* **Task statement**
Would you reproduce the text of all the records below word for word, leaving out the pictures?

* **Exercise materials**
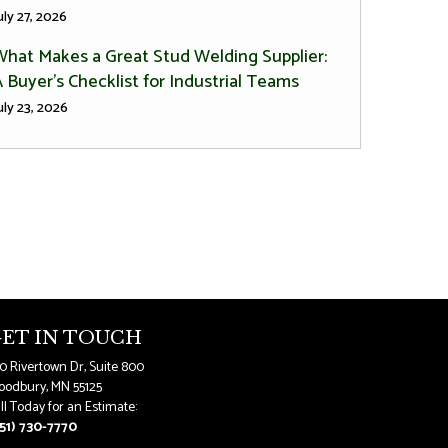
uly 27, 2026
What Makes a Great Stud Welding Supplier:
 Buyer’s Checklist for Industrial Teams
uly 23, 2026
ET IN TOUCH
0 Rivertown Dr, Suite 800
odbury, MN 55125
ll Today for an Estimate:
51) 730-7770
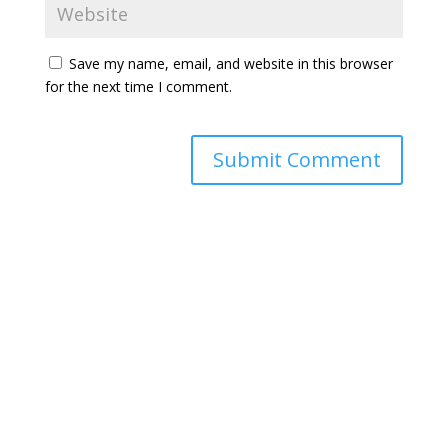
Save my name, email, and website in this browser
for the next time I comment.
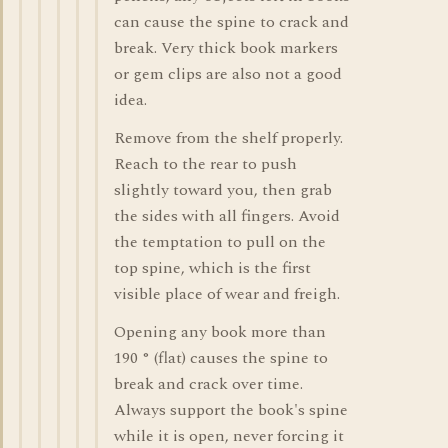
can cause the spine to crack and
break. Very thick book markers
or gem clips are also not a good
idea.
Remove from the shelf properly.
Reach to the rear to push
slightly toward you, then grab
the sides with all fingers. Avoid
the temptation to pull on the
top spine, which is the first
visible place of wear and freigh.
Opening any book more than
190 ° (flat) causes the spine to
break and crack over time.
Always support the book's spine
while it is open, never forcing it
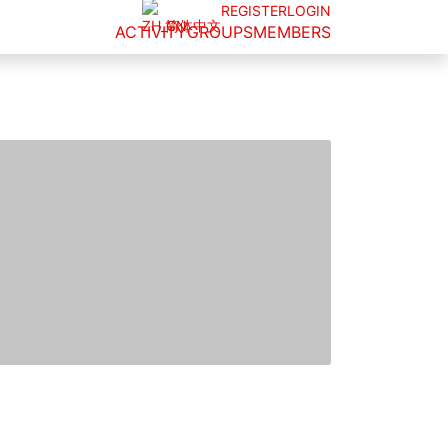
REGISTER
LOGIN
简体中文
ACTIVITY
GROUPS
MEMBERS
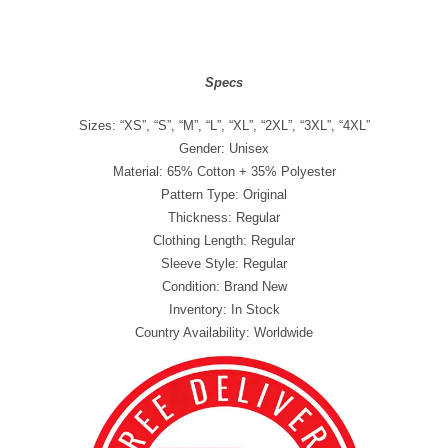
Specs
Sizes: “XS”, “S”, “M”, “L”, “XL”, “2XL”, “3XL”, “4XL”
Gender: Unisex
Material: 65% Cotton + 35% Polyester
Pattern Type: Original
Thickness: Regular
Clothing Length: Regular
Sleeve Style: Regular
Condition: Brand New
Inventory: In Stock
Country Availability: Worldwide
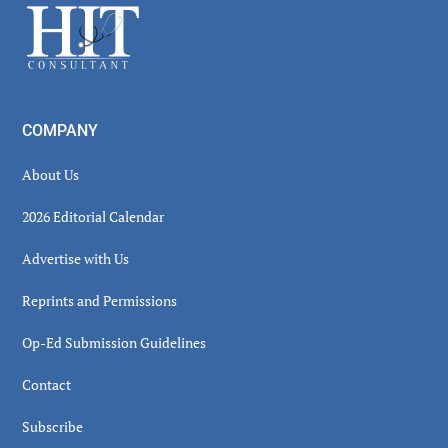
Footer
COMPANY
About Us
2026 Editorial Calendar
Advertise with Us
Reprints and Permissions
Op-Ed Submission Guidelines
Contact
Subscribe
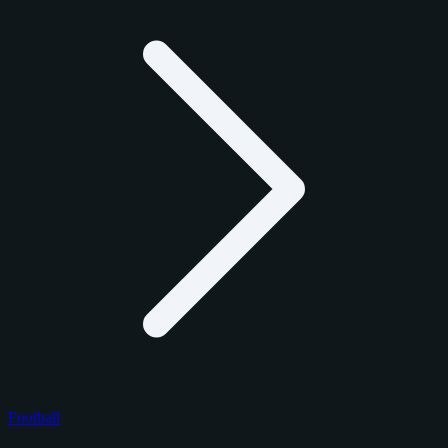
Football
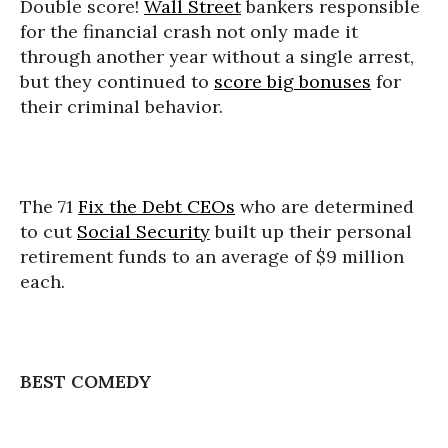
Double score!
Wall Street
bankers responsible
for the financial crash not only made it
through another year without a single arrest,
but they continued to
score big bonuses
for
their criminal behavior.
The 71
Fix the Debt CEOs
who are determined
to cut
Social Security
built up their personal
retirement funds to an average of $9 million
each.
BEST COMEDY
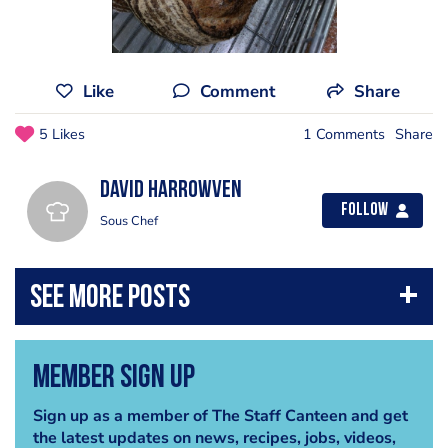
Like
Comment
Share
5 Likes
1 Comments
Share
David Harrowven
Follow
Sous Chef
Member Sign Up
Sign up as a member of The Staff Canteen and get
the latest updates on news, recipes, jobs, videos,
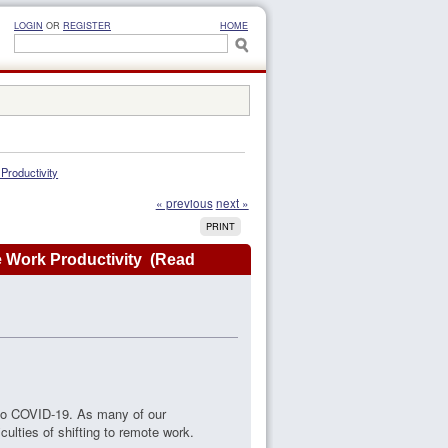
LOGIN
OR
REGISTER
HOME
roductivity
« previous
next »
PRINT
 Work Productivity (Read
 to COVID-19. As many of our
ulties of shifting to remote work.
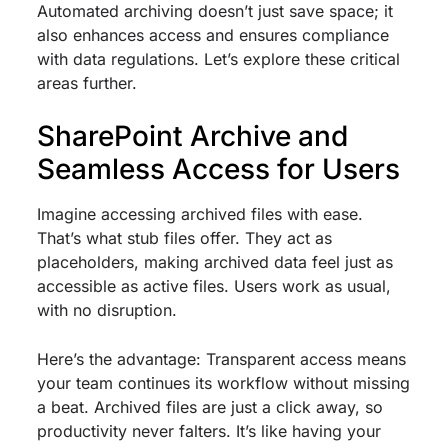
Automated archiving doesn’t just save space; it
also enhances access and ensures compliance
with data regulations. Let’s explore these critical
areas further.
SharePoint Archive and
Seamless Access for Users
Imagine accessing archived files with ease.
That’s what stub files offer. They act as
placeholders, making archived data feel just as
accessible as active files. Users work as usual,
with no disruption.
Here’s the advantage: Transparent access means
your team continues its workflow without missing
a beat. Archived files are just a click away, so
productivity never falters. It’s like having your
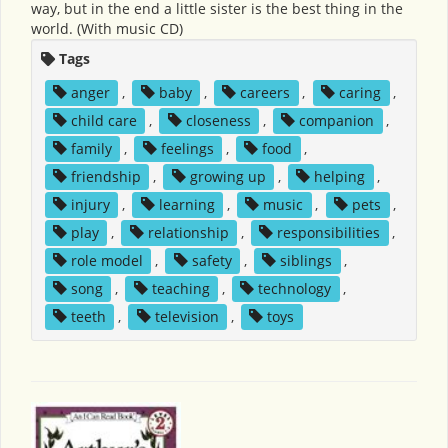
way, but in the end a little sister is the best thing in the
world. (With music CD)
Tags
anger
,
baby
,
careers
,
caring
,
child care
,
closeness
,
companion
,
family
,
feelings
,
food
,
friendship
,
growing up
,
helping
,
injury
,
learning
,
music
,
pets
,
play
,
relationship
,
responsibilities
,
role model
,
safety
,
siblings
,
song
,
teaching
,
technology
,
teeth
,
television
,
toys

* **Response to the exercise**
uly 27, 2026
What Makes a Great Stud Welding Supplier:
 Buyer’s Checklist for Industrial Teams
uly 23, 2026
ET IN TOUCH
0 Rivertown Dr, Suite 800
odbury, MN 55125
ll Today for an Estimate:
51) 730-7770
Save my name, email, and website in this browser
for the next time I comment.
can cause the spine to crack and
break. Very thick book markers
or gem clips are also not a good
idea.
Remove from the shelf properly.
Reach to the rear to push
slightly toward you, then grab
the sides with all fingers. Avoid
the temptation to pull on the
top spine, which is the first
visible place of wear and freigh.
Opening any book more than
190 ° (flat) causes the spine to
break and crack over time.
Always support the book's spine
while it is open, never forcing it
REGISTER
LOGIN
简体中文
ACTIVITY
GROUPS
MEMBERS
Specs
Sizes: “XS”, “S”, “M”, “L”, “XL”, “2XL”, “3XL”, “4XL”
Gender: Unisex
Material: 65% Cotton + 35% Polyester
Pattern Type: Original
Thickness: Regular
Clothing Length: Regular
Sleeve Style: Regular
Condition: Brand New
Inventory: In Stock
Country Availability: Worldwide
Footer
COMPANY
About Us
2026 Editorial Calendar
Advertise with Us
Reprints and Permissions
Op-Ed Submission Guidelines
Contact
Subscribe
Football
Double score!
Wall Street
bankers responsible
for the financial crash not only made it
through another year without a single arrest,
but they continued to
score big bonuses
for
their criminal behavior.
The 71
Fix the Debt CEOs
who are determined
to cut
Social Security
built up their personal
retirement funds to an average of $9 million
each.
BEST COMEDY
Like
Comment
Share
5 Likes
1 Comments
Share
David Harrowven
Follow
Sous Chef
Member Sign Up
Sign up as a member of The Staff Canteen and get
the latest updates on news, recipes, jobs, videos,
LOGIN
OR
REGISTER
HOME
roductivity
« previous
next »
PRINT
 Work Productivity (Read
 to COVID-19. As many of our
ulties of shifting to remote work.
Automated archiving doesn’t just save space; it
also enhances access and ensures compliance
with data regulations. Let’s explore these critical
areas further.
SharePoint Archive and
Seamless Access for Users
Imagine accessing archived files with ease.
That’s what stub files offer. They act as
placeholders, making archived data feel just as
accessible as active files. Users work as usual,
with no disruption.
Here’s the advantage: Transparent access means
your team continues its workflow without missing
a beat. Archived files are just a click away, so
productivity never falters. It’s like having your
way, but in the end a little sister is the best thing in the
world. (With music CD)
Tags
anger
,
baby
,
careers
,
caring
,
child care
,
closeness
,
companion
,
family
,
feelings
,
food
,
friendship
,
growing up
,
helping
,
injury
,
learning
,
music
,
pets
,
play
,
relationship
,
responsibilities
,
role model
,
safety
,
siblings
,
song
,
teaching
,
technology
,
teeth
,
television
,
toys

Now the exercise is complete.